When Dimension-jumping technology becomes a reality in Mega-City One a group of unfortunate explorers stumble upon this ‘Deadworld’ and are swiftly murdered. Filled with excitement at the thought of a whole new planet of living humans to kill, Death takes the Dimension jump device and travels alone to Mega-City One where he is ultimately defeated and his spirit form imprisoned within the mind of the psychic Judge Anderson.
Sensing Death is in need of assistance it’s not long before Fear, Fire and Mortis also arrive to unleash their own chaos and bloodshed while attempting to free their leader.
3. Necropolis.
After becoming disillusioned with the justice system in Mega-City One, Dredd makes the decision to resign as a Judge and take the ‘Long Walk’ into the Cursed Earth wastelands. Fearing that the public will become volatile if they discover Dredd has left the city Chief Judge Silver replaces him with a clone created from his own cells named Judge Kraken.
A few months later the mentally vulnerable Kraken begins to be telepathically manipulated by the Sisters of Death who want to create a means of travel between Deadworld and Mega-City One. They succeed, and after releasing the Dark Judges from a dimensional prison they begin slaughtering the population at a rate of roughly ten thousand citizens per day. They block the Sun plunging the city into permanent darkness, disease spreads rapidly, suicides increase … Necropolis is created.
Dredd eventually hears news of what is happening hundreds of miles away and decides to end his exile and begin the long the journey back home to confront the Dark Judges once more.
4. Cry of the Werewolf.
While Mega-City One is recovering from the effects of a nuclear attack by soviet forces, Werewolves start to emerge from large cracks beneath a damaged city block.
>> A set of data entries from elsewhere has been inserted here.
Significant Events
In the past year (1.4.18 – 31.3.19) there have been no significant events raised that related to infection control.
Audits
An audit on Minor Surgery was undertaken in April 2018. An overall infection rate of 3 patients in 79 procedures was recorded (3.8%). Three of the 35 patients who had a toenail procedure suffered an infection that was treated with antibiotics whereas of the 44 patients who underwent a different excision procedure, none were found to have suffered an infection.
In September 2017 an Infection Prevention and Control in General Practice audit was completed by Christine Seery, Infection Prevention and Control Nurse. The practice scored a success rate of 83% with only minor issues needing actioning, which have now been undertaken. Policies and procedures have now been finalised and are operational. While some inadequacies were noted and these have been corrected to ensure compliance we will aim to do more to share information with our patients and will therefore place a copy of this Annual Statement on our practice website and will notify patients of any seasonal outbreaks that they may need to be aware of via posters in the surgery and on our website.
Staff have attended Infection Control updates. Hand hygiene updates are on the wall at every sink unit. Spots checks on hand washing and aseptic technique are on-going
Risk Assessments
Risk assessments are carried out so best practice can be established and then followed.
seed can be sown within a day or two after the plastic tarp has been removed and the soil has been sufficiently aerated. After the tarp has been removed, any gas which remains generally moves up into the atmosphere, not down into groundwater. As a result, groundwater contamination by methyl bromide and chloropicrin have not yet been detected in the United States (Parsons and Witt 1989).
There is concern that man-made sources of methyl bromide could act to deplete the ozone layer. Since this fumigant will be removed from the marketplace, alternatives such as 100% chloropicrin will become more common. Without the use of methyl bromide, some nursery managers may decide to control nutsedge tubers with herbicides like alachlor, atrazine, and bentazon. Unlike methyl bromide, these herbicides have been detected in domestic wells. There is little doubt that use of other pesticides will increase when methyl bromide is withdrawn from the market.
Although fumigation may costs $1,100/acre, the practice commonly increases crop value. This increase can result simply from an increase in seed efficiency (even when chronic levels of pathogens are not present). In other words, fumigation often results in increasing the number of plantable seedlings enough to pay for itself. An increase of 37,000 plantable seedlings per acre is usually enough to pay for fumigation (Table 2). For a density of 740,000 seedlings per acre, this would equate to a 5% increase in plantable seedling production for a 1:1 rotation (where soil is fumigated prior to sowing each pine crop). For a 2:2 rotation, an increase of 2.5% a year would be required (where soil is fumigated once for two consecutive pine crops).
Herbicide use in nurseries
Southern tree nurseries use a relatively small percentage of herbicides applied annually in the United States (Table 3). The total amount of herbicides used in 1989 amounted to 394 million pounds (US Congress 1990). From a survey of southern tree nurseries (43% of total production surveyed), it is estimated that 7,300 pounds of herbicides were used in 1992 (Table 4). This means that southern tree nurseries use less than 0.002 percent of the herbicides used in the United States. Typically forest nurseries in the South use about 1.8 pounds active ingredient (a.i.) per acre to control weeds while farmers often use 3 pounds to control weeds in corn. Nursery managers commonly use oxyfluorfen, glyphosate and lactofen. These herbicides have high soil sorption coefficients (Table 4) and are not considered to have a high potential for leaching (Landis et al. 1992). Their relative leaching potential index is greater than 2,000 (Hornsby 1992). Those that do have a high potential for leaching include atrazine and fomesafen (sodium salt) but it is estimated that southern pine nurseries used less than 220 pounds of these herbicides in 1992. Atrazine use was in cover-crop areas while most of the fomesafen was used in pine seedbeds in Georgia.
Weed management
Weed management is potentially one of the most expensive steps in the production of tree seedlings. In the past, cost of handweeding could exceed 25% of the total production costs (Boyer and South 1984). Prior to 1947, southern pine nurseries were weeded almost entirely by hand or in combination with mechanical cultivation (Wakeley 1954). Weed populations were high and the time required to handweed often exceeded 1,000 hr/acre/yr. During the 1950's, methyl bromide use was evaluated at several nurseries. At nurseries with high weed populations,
Dredd is sent to investigate the source of the transformations and travels deep underground to the ‘Undercity’ (The ruins of old New York) where he discovers a radioactive compound that is triggering the changes in anyone that comes into contact with it.
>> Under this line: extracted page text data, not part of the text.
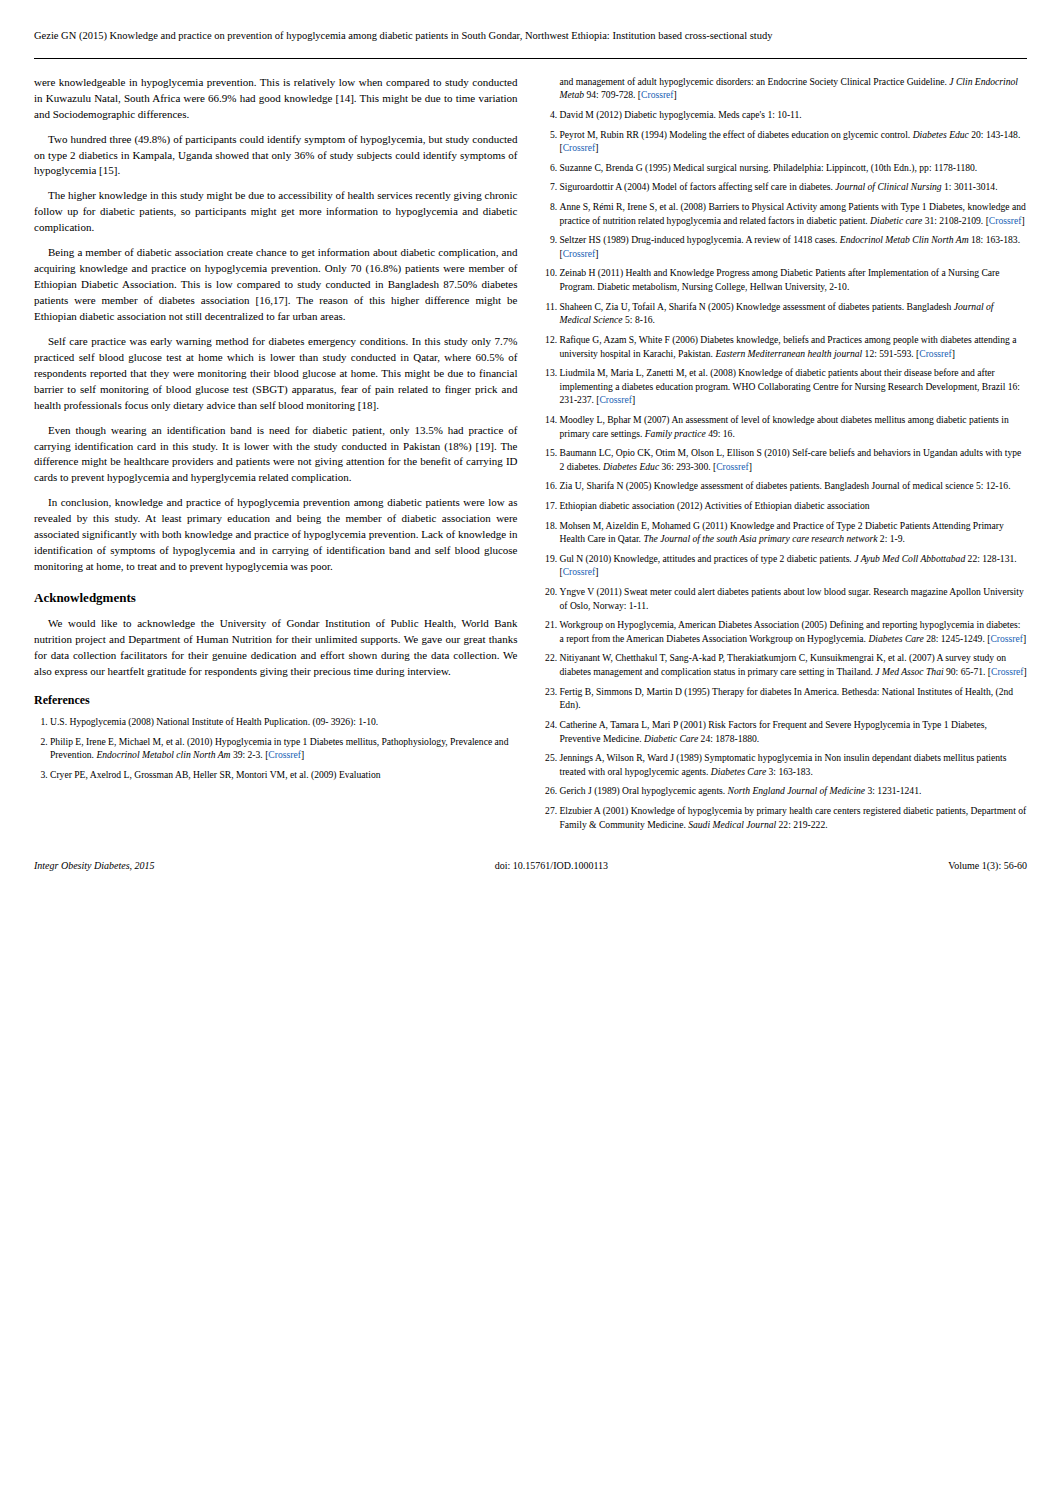Gezie GN (2015) Knowledge and practice on prevention of hypoglycemia among diabetic patients in South Gondar, Northwest Ethiopia: Institution based cross-sectional study
were knowledgeable in hypoglycemia prevention. This is relatively low when compared to study conducted in Kuwazulu Natal, South Africa were 66.9% had good knowledge [14]. This might be due to time variation and Sociodemographic differences.
Two hundred three (49.8%) of participants could identify symptom of hypoglycemia, but study conducted on type 2 diabetics in Kampala, Uganda showed that only 36% of study subjects could identify symptoms of hypoglycemia [15].
The higher knowledge in this study might be due to accessibility of health services recently giving chronic follow up for diabetic patients, so participants might get more information to hypoglycemia and diabetic complication.
Being a member of diabetic association create chance to get information about diabetic complication, and acquiring knowledge and practice on hypoglycemia prevention. Only 70 (16.8%) patients were member of Ethiopian Diabetic Association. This is low compared to study conducted in Bangladesh 87.50% diabetes patients were member of diabetes association [16,17]. The reason of this higher difference might be Ethiopian diabetic association not still decentralized to far urban areas.
Self care practice was early warning method for diabetes emergency conditions. In this study only 7.7% practiced self blood glucose test at home which is lower than study conducted in Qatar, where 60.5% of respondents reported that they were monitoring their blood glucose at home. This might be due to financial barrier to self monitoring of blood glucose test (SBGT) apparatus, fear of pain related to finger prick and health professionals focus only dietary advice than self blood monitoring [18].
Even though wearing an identification band is need for diabetic patient, only 13.5% had practice of carrying identification card in this study. It is lower with the study conducted in Pakistan (18%) [19]. The difference might be healthcare providers and patients were not giving attention for the benefit of carrying ID cards to prevent hypoglycemia and hyperglycemia related complication.
In conclusion, knowledge and practice of hypoglycemia prevention among diabetic patients were low as revealed by this study. At least primary education and being the member of diabetic association were associated significantly with both knowledge and practice of hypoglycemia prevention. Lack of knowledge in identification of symptoms of hypoglycemia and in carrying of identification band and self blood glucose monitoring at home, to treat and to prevent hypoglycemia was poor.
Acknowledgments
We would like to acknowledge the University of Gondar Institution of Public Health, World Bank nutrition project and Department of Human Nutrition for their unlimited supports. We gave our great thanks for data collection facilitators for their genuine dedication and effort shown during the data collection. We also express our heartfelt gratitude for respondents giving their precious time during interview.
References
U.S. Hypoglycemia (2008) National Institute of Health Puplication. (09- 3926): 1-10.
Philip E, Irene E, Michael M, et al. (2010) Hypoglycemia in type 1 Diabetes mellitus, Pathophysiology, Prevalence and Prevention. Endocrinol Metabol clin North Am 39: 2-3. [Crossref]
Cryer PE, Axelrod L, Grossman AB, Heller SR, Montori VM, et al. (2009) Evaluation
and management of adult hypoglycemic disorders: an Endocrine Society Clinical Practice Guideline. J Clin Endocrinol Metab 94: 709-728. [Crossref]
David M (2012) Diabetic hypoglycemia. Meds cape's 1: 10-11.
Peyrot M, Rubin RR (1994) Modeling the effect of diabetes education on glycemic control. Diabetes Educ 20: 143-148. [Crossref]
Suzanne C, Brenda G (1995) Medical surgical nursing. Philadelphia: Lippincott, (10th Edn.), pp: 1178-1180.
Siguroardottir A (2004) Model of factors affecting self care in diabetes. Journal of Clinical Nursing 1: 3011-3014.
Anne S, Rémi R, Irene S, et al. (2008) Barriers to Physical Activity among Patients with Type 1 Diabetes, knowledge and practice of nutrition related hypoglycemia and related factors in diabetic patient. Diabetic care 31: 2108-2109. [Crossref]
Seltzer HS (1989) Drug-induced hypoglycemia. A review of 1418 cases. Endocrinol Metab Clin North Am 18: 163-183. [Crossref]
Zeinab H (2011) Health and Knowledge Progress among Diabetic Patients after Implementation of a Nursing Care Program. Diabetic metabolism, Nursing College, Hellwan University, 2-10.
Shaheen C, Zia U, Tofail A, Sharifa N (2005) Knowledge assessment of diabetes patients. Bangladesh Journal of Medical Science 5: 8-16.
Rafique G, Azam S, White F (2006) Diabetes knowledge, beliefs and Practices among people with diabetes attending a university hospital in Karachi, Pakistan. Eastern Mediterranean health journal 12: 591-593. [Crossref]
Liudmila M, Maria L, Zanetti M, et al. (2008) Knowledge of diabetic patients about their disease before and after implementing a diabetes education program. WHO Collaborating Centre for Nursing Research Development, Brazil 16: 231-237. [Crossref]
Moodley L, Bphar M (2007) An assessment of level of knowledge about diabetes mellitus among diabetic patients in primary care settings. Family practice 49: 16.
Baumann LC, Opio CK, Otim M, Olson L, Ellison S (2010) Self-care beliefs and behaviors in Ugandan adults with type 2 diabetes. Diabetes Educ 36: 293-300. [Crossref]
Zia U, Sharifa N (2005) Knowledge assessment of diabetes patients. Bangladesh Journal of medical science 5: 12-16.
Ethiopian diabetic association (2012) Activities of Ethiopian diabetic association
Mohsen M, Aizeldin E, Mohamed G (2011) Knowledge and Practice of Type 2 Diabetic Patients Attending Primary Health Care in Qatar. The Journal of the south Asia primary care research network 2: 1-9.
Gul N (2010) Knowledge, attitudes and practices of type 2 diabetic patients. J Ayub Med Coll Abbottabad 22: 128-131. [Crossref]
Yngve V (2011) Sweat meter could alert diabetes patients about low blood sugar. Research magazine Apollon University of Oslo, Norway: 1-11.
Workgroup on Hypoglycemia, American Diabetes Association (2005) Defining and reporting hypoglycemia in diabetes: a report from the American Diabetes Association Workgroup on Hypoglycemia. Diabetes Care 28: 1245-1249. [Crossref]
Nitiyanant W, Chetthakul T, Sang-A-kad P, Therakiatkumjorn C, Kunsuikmengrai K, et al. (2007) A survey study on diabetes management and complication status in primary care setting in Thailand. J Med Assoc Thai 90: 65-71. [Crossref]
Fertig B, Simmons D, Martin D (1995) Therapy for diabetes In America. Bethesda: National Institutes of Health, (2nd Edn).
Catherine A, Tamara L, Mari P (2001) Risk Factors for Frequent and Severe Hypoglycemia in Type 1 Diabetes, Preventive Medicine. Diabetic Care 24: 1878-1880.
Jennings A, Wilson R, Ward J (1989) Symptomatic hypoglycemia in Non insulin dependant diabets mellitus patients treated with oral hypoglycemic agents. Diabetes Care 3: 163-183.
Gerich J (1989) Oral hypoglycemic agents. North England Journal of Medicine 3: 1231-1241.
Elzubier A (2001) Knowledge of hypoglycemia by primary health care centers registered diabetic patients, Department of Family & Community Medicine. Saudi Medical Journal 22: 219-222.
Integr Obesity Diabetes, 2015
doi: 10.15761/IOD.1000113
Volume 1(3): 56-60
He battles and defeats the giant White Werewolf who leads the pack but is bitten during the conflict and slowly begins to transform himself …
There are many, many more examples I could list but these are a select few that stayed in my memory over the years and really did add fuel to my early horror loving fire.
If you’ve never read the classic Judge Dredd epics and you like the look of what you have seen here today then I cannot recommend these stories enough … At its best there is nothing like Judge Dredd in terms of storytelling and drama. It’s action packed, weird, political, funny and yes … sometimes FULL of genuine horror!